Dilansir dari Detikcom, seiring perubahan zaman dan pergeseran preferensi masyarakat terhadap moda transportasi publik, keberadaan jalur kereta api di Pulau Garam ini perlahan mulai ditinggalkan. Meskipun banyak infrastruktur fisiknya kini telah menghilang, jejak jalur rel dan bangunan stasiun tua tetap menjadi bagian penting dari catatan sejarah transportasi nasional.
Pemerintah Hindia Belanda menjadi inisiator utama pembangunan jaringan kereta api di Madura sebagai bagian dari upaya modernisasi transportasi di kepulauan tersebut. Pemasangan jalur rel ini dilaksanakan secara bertahap sejak akhir abad ke-19, bertujuan untuk menghubungkan wilayah barat hingga ujung timur pulau.

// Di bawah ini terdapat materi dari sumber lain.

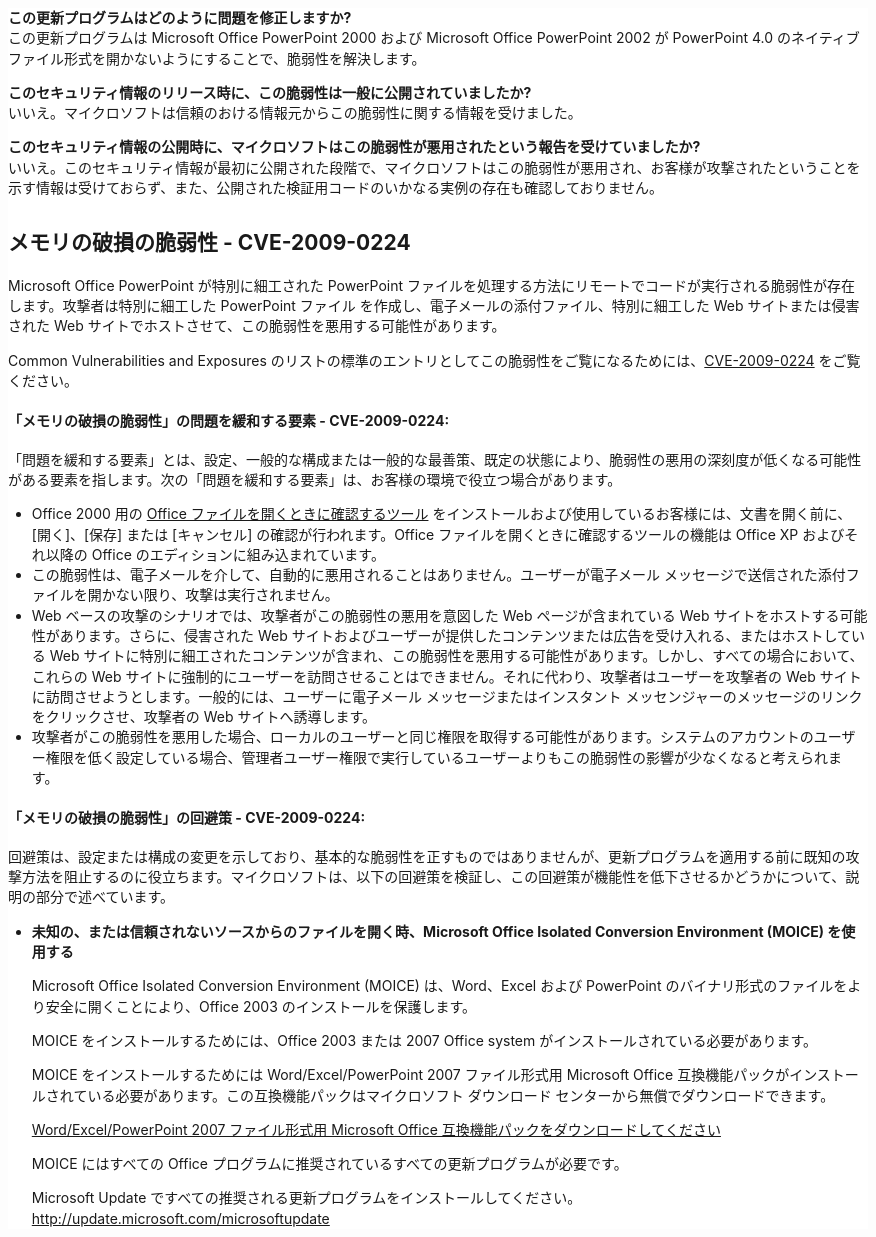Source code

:**この更新プログラムはどのように問題を修正しますか?**  
この更新プログラムは Microsoft Office PowerPoint 2000 および Microsoft Office PowerPoint 2002 が PowerPoint 4.0 のネイティブ ファイル形式を開かないようにすることで、脆弱性を解決します。
  
**このセキュリティ情報のリリース時に、この脆弱性は一般に公開されていましたか?**  
いいえ。マイクロソフトは信頼のおける情報元からこの脆弱性に関する情報を受けました。
  
**このセキュリティ情報の公開時に、マイクロソフトはこの脆弱性が悪用されたという報告を受けていましたか?**  
いいえ。このセキュリティ情報が最初に公開された段階で、マイクロソフトはこの脆弱性が悪用され、お客様が攻撃されたということを示す情報は受けておらず、また、公開された検証用コードのいかなる実例の存在も確認しておりません。
  
メモリの破損の脆弱性 - CVE-2009-0224  
------------------------------------
  
<span></span>
Microsoft Office PowerPoint が特別に細工された PowerPoint ファイルを処理する方法にリモートでコードが実行される脆弱性が存在します。攻撃者は特別に細工した PowerPoint ファイル を作成し、電子メールの添付ファイル、特別に細工した Web サイトまたは侵害された Web サイトでホストさせて、この脆弱性を悪用する可能性があります。
  
Common Vulnerabilities and Exposures のリストの標準のエントリとしてこの脆弱性をご覧になるためには、[CVE-2009-0224](http://cve.mitre.org/cgi-bin/cvename.cgi?name=cve-2009-0224) をご覧ください。
  
#### 「メモリの破損の脆弱性」の問題を緩和する要素 - CVE-2009-0224:
  
「問題を緩和する要素」とは、設定、一般的な構成または一般的な最善策、既定の状態により、脆弱性の悪用の深刻度が低くなる可能性がある要素を指します。次の「問題を緩和する要素」は、お客様の環境で役立つ場合があります。
  
-   Office 2000 用の [Office ファイルを開くときに確認するツール](http://www.microsoft.com/downloads/details.aspx?displaylang=ja&familyid=8b5762d2-077f-4031-9ee6-c9538e9f2a2f) をインストールおよび使用しているお客様には、文書を開く前に、\[開く\]、\[保存\] または \[キャンセル\] の確認が行われます。Office ファイルを開くときに確認するツールの機能は Office XP およびそれ以降の Office のエディションに組み込まれています。  
-   この脆弱性は、電子メールを介して、自動的に悪用されることはありません。ユーザーが電子メール メッセージで送信された添付ファイルを開かない限り、攻撃は実行されません。  
-   Web ベースの攻撃のシナリオでは、攻撃者がこの脆弱性の悪用を意図した Web ページが含まれている Web サイトをホストする可能性があります。さらに、侵害された Web サイトおよびユーザーが提供したコンテンツまたは広告を受け入れる、またはホストしている Web サイトに特別に細工されたコンテンツが含まれ、この脆弱性を悪用する可能性があります。しかし、すべての場合において、これらの Web サイトに強制的にユーザーを訪問させることはできません。それに代わり、攻撃者はユーザーを攻撃者の Web サイトに訪問させようとします。一般的には、ユーザーに電子メール メッセージまたはインスタント メッセンジャーのメッセージのリンクをクリックさせ、攻撃者の Web サイトへ誘導します。  
-   攻撃者がこの脆弱性を悪用した場合、ローカルのユーザーと同じ権限を取得する可能性があります。システムのアカウントのユーザー権限を低く設定している場合、管理者ユーザー権限で実行しているユーザーよりもこの脆弱性の影響が少なくなると考えられます。
  
#### 「メモリの破損の脆弱性」の回避策 - CVE-2009-0224:
  
回避策は、設定または構成の変更を示しており、基本的な脆弱性を正すものではありませんが、更新プログラムを適用する前に既知の攻撃方法を阻止するのに役立ちます。マイクロソフトは、以下の回避策を検証し、この回避策が機能性を低下させるかどうかについて、説明の部分で述べています。
  
-   **未知の、または信頼されないソースからのファイルを開く時、Microsoft Office Isolated Conversion Environment (MOICE) を使用する**
  
    Microsoft Office Isolated Conversion Environment (MOICE) は、Word、Excel および PowerPoint のバイナリ形式のファイルをより安全に開くことにより、Office 2003 のインストールを保護します。
  
    MOICE をインストールするためには、Office 2003 または 2007 Office system がインストールされている必要があります。
  
    MOICE をインストールするためには Word/Excel/PowerPoint 2007 ファイル形式用 Microsoft Office 互換機能パックがインストールされている必要があります。この互換機能パックはマイクロソフト ダウンロード センターから無償でダウンロードできます。
  
    [Word/Excel/PowerPoint 2007 ファイル形式用 Microsoft Office 互換機能パックをダウンロードしてください](http://www.microsoft.com/downloads/details.aspx?displaylang=ja&familyid=941b3470-3ae9-4aee-8f43-c6bb74cd1466)
  
    MOICE にはすべての Office プログラムに推奨されているすべての更新プログラムが必要です。
  
    Microsoft Update ですべての推奨される更新プログラムをインストールしてください。<http://update.microsoft.com/microsoftupdate>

Menurut catatan Indonesian Railway Preservation Society, operasional perdana jalur kereta api Madura dimulai antara tahun 1898 hingga 1901. Lintasan kereta api pertama yang diresmikan membentang dari Kamal di Kabupaten Bangkalan hingga mencapai kawasan Kalianget di Kabupaten Sumenep.
Proses konstruksi rel dikerjakan secara bertahap sesuai pembagian wilayah operasi, di mana rute Kamal-Bangkalan mulai beroperasi pada tahun 1898. Kemudian dilanjutkan dengan segmen Bangkalan-Tunjung pada tahun 1899, sebelum akhirnya diperluas ke berbagai distrik penting lainnya di pulau tersebut.
Sebagian besar jalur rel pada masa kolonial dibangun sejajar dengan jalan raya di sepanjang pesisir selatan Madura, menjadi terobosan signifikan yang berhasil memangkas waktu tempuh pengiriman barang dan perjalanan penduduk secara drastis. Buku "Madura Dalam Empat Zaman: Pedagang, Perkembangan Ekonomi, dan Islam" karya Huub de Jong mengungkapkan bahwa pengelolaan jalur ini dipegang oleh pihak swasta melalui Madoera Stoomtram Maatschappij.
Fokus utama dari operasional kereta api Madura pada awalnya diarahkan untuk menjamin kelancaran pengiriman komoditas garam. Kebijakan ini didasarkan pada status Madura sebagai salah satu lumbung garam terbesar selama periode pemerintahan kolonial.
"Jurnal berjudul 'Madoera Stoomtram Maatschappij: Fungsi Perkeretaapian sebagai Pengangkutan Garam hingga Transportasi Umum di Madura Tahun 1897-1987' menyebutkan rute awal ini digunakan menyalurkan garam dari Kalianget ke Kamal," demikian terungkap dalam salah satu kajian sejarah perkeretaapian.
Komoditas garam tersebut diangkut menuju pelabuhan untuk didistribusikan secara massal ke luar pulau, sebab pemerintah kolonial menganggap garam sebagai produk ekonomi yang sangat strategis. Aktivitas pengiriman yang intensif ini menjadikan stasiun dan dermaga sebagai pusat episentrum perekonomian lokal.